Tout ceci se traduit par un esprit d’optimisme palpable sur la scène start-up française. A mille lieues de la morosité générale, les entrepreneurs français rêvent, bâtissent et avancent sans état d’âme. Leur dynamisme est stupéfiant, on ne le dira jamais assez. Excédé par le « French-bashing », RudeBaguette, un média anglais qui couvre la scène start-up française, a récemment publié une liste de start-up françaises leaders de leur secteur ou en passe de le devenir. Il en a identifié plus de 70, et en a oublié quelques-unes au passage.

 

Beaucoup d’entreprises établies l’ont compris : il n’y a plus de chasse gardée. La première vague Internet n’a révolutionné « que » la publicité, les médias, la culture et le commerce. Aujourd’hui presque toutes les industries sont bousculées : transport, énergie, hospitalité, finance, éducation, automobile, aérospatial…

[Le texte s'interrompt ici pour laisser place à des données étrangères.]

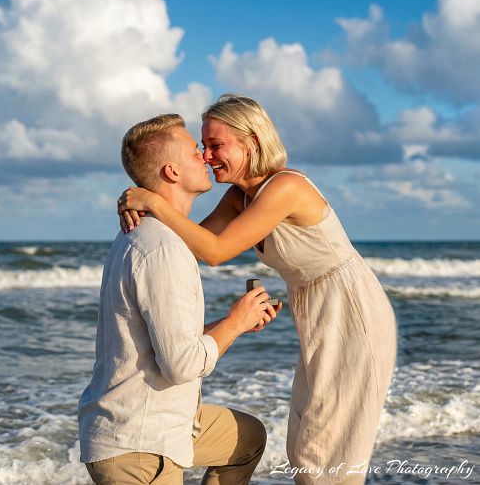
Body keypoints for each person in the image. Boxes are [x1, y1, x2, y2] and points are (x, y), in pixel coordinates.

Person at [117, 95, 397, 484]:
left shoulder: (285, 187)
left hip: (352, 312)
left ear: (251, 141)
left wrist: (154, 203)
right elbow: (186, 248)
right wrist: (139, 208)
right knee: (305, 441)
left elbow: (215, 252)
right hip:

La vague d’innovations arrive, mieux vaut en être un acteur que de s’y opposer. Alors les entreprises expérimentent les meilleures façons d’interagir efficacement avec les start-up, ces étranges animaux. Comment ajouter de la puissance à leur agilité sans les dénaturer ?

Bien sûr, tout n’est pas rose. La France demeure un pays conservateur et la protection des statuts, des rentes, des acquis y est endémique. La lourdeur et l’instabilité fiscales et réglementaires peuvent faire très mal à une petite structure. Mais les barrières, les monopoles, les restrictions ne font plus peur à la nouvelle génération d’entrepreneurs. Ils veulent changer le monde comme leurs parents ou grands-parents, à la différence près qu’ils ont les outils pour le faire eux-mêmes. Rien n’est impossible. Plus le problème est difficile, plus il y a de valeur à le résoudre. Et si vous apportez suffisamment de valeur à suffisamment d’utilisateurs, rien ne pourra vous arrêter.

Nous sommes entrés dans l’âge d’or des start-up françaises. Elles ne vont pas résorber le chômage ou éteindre la dette publique à elles seules, du moins pas à court terme. Mais la créativité, l’énergie, l’optimisme, la capacité à faire qu’elles apportent à leurs employés, clients et partenaires sont déjà perceptibles pour peu qu’on prenne la peine de l’observer. Les années qui viennent seront passionnantes.